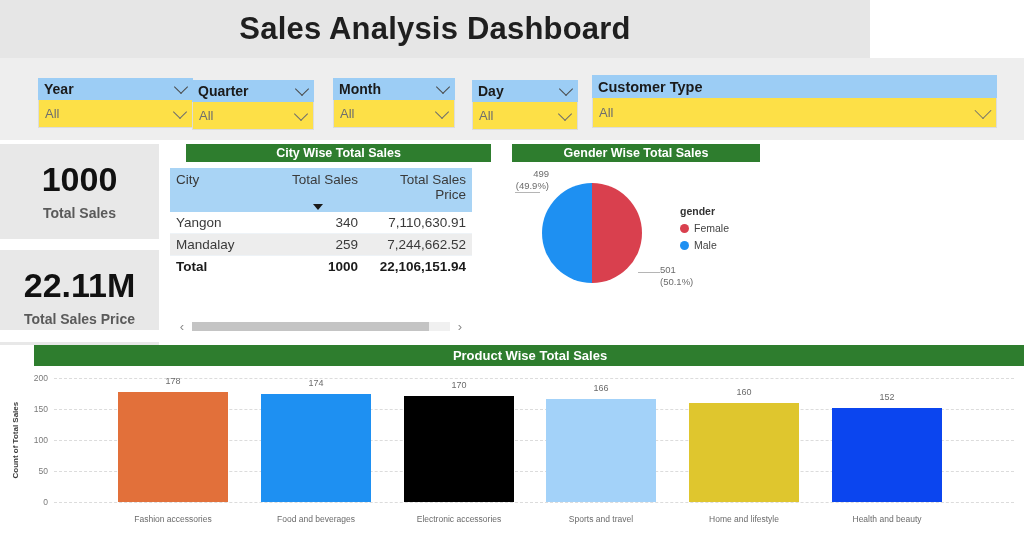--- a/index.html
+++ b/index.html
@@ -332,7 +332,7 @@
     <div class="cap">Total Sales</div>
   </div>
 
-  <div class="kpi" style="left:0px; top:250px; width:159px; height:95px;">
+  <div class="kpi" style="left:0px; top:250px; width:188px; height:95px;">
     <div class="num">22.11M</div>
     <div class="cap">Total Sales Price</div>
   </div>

■ EXERCISE REQUIREMENTS: Before you finish, make sure every line above has been repeated exactly and no picture remains in the copy.

■ SOLUTION:
--- a/index.html
+++ b/index.html
@@ -332,7 +332,7 @@
     <div class="cap">Total Sales</div>
   </div>
 
-  <div class="kpi" style="left:0px; top:250px; width:159px; height:95px;">
+  <div class="kpi" style="left:0px; top:250px; width:188px; height:95px;">
     <div class="num">22.11M</div>
     <div class="cap">Total Sales Price</div>
   </div>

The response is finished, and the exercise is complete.